DOCUMENT EXTRACT.
==*==

Other host formats may adopt the same manifest pattern later, but they are outside the conformance scope of EPM v1.0.
EPM v1.0 therefore defines a narrow wrapper layer, not a replacement for the surrounding standards stack.
6. Goals¶
- Preserve structured data that would otherwise be lost when a source document becomes a PDF.
- Provide deterministic identification and interpretation of the embedded payload.
- Provide optional declarations for encoding transformations such as compression and encryption.
- Provide optional integrity metadata that implementations may use for verification if they choose to do so.
- Remain small enough to embed, implement, and validate easily.
7. Non-Goals¶
- General-purpose file attachment management.
- Multi-payload packaging in version 1.
- Host-format-specific embedding rules beyond the descriptive manifest.
- Provenance, signatures, or trust-chain semantics.
- Vendor extension mechanisms or extensibility hooks. In v1, unknown properties are invalid. Extension support is planned for a future version.
8. Informative Rationale¶
EPM v1.0 is intentionally limited to one structured payload per manifest. That constraint keeps the standard small, reduces ambiguity, and aligns with the current objective of pairing a presentation document with one machine-readable representation or extension of that document.
The payload may use any media type that the producer and consumer understand. EPM v1.0 does not standardize the payload schema itself. It standardizes the wrapper used to carry that payload and the metadata used to describe it.
EPM v1.0 also avoids becoming a PDF-specific engineering profile. It depends only on the existence of a host mechanism that can carry an embedded object or file. In version 1, PDF is the target host format because it is common, stable, and widely used for presentation workflows.
This separation follows the pattern seen in hybrid-document workflows: the host document preserves presentation, while the embedded EPM preserves machine-readable structure. EPM v1.0 standardizes the wrapper and the payload metadata. It does not standardize PDF internals, attachment mechanics, or editor behavior.
This design deliberately prefers substance over novelty. Where an accepted standard already defines a concept EPM needs, EPM v1.0 should reference and inherit that concept unless there is a clear interoperability reason to narrow it, simplify it, or make a different rule explicit.
Examples include media type syntax, base64 representation, and PDF attachment semantics. EPM v1.0 only introduces new structure where existing standards do not already provide a sufficiently small, domain-neutral, single-payload wrapper.
9. Reused Concepts¶
EPM v1.0 reuses existing concepts from other standards where practical.

==*==

HOW TO COMPLETE THIS TASK. Decide whether each statement below agrees with the EPM v1.0 excerpt, answering yes or no and quoting the text's deciding words. 1. A single EPM v1.0 manifest may carry more than one structured payload. 2. Unknown properties are invalid in version 1. 3. EPM v1.0 standardizes the schema of the payload.

==*==

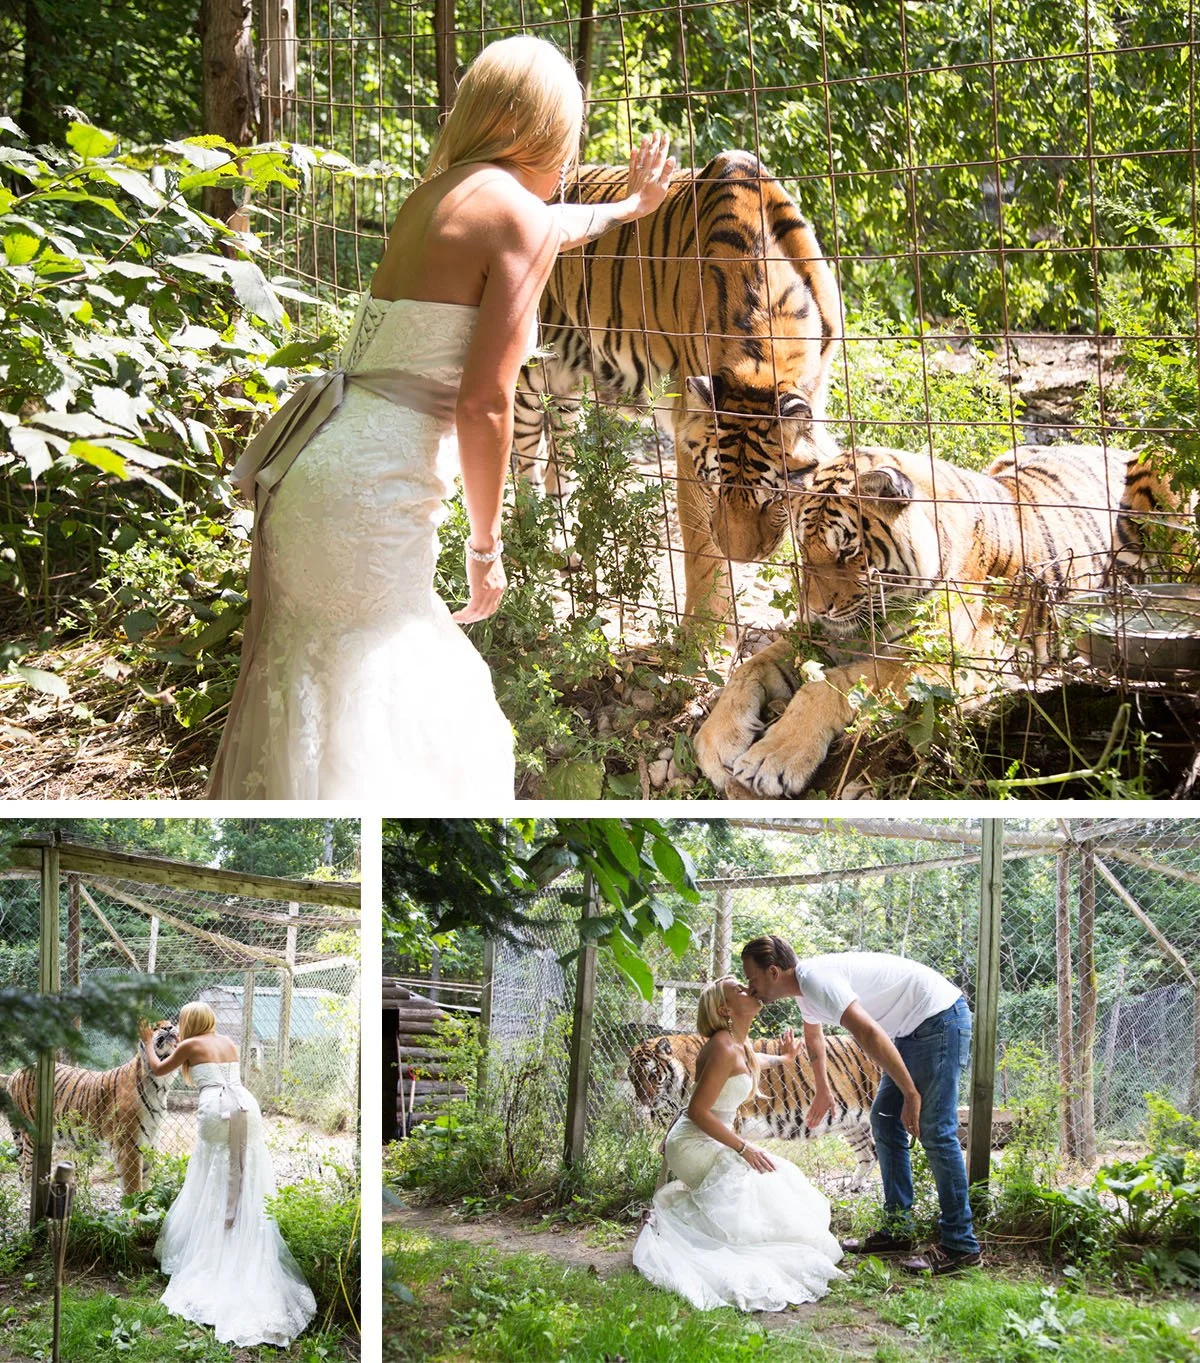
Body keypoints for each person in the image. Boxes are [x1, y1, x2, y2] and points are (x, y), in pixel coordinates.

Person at [206, 34, 675, 800]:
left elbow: (553, 226)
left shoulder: (434, 194)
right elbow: (485, 402)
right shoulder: (516, 216)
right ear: (540, 125)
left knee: (324, 696)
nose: (573, 146)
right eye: (570, 127)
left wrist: (632, 205)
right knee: (418, 714)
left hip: (316, 470)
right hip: (370, 504)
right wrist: (486, 549)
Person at [740, 936, 983, 1275]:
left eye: (752, 979)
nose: (750, 988)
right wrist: (823, 1090)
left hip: (939, 1018)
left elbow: (868, 1033)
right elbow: (814, 1039)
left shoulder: (815, 980)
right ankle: (898, 1231)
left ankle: (961, 1244)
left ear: (773, 971)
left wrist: (911, 1094)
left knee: (935, 1130)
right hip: (912, 1030)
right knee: (884, 1121)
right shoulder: (805, 992)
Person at [631, 975, 844, 1311]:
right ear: (725, 1008)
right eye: (739, 990)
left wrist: (784, 1060)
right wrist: (743, 1147)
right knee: (751, 1181)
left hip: (713, 1139)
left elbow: (750, 1062)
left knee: (774, 1179)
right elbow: (697, 1111)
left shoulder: (736, 1044)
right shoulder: (721, 1046)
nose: (750, 989)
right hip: (693, 1142)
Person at [138, 1003, 316, 1347]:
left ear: (189, 1023)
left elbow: (159, 1069)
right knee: (243, 1170)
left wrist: (149, 1041)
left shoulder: (189, 1046)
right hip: (248, 1109)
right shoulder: (229, 1042)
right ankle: (240, 1235)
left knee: (213, 1172)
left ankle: (215, 1245)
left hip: (216, 1112)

==*==

SOLUTION TO THIS EXERCISE.
1. No: "EPM v1.0 is intentionally limited to one structured payload per manifest."
2. Yes: "In v1, unknown properties are invalid."
3. No: "EPM v1.0 does not standardize the payload schema itself."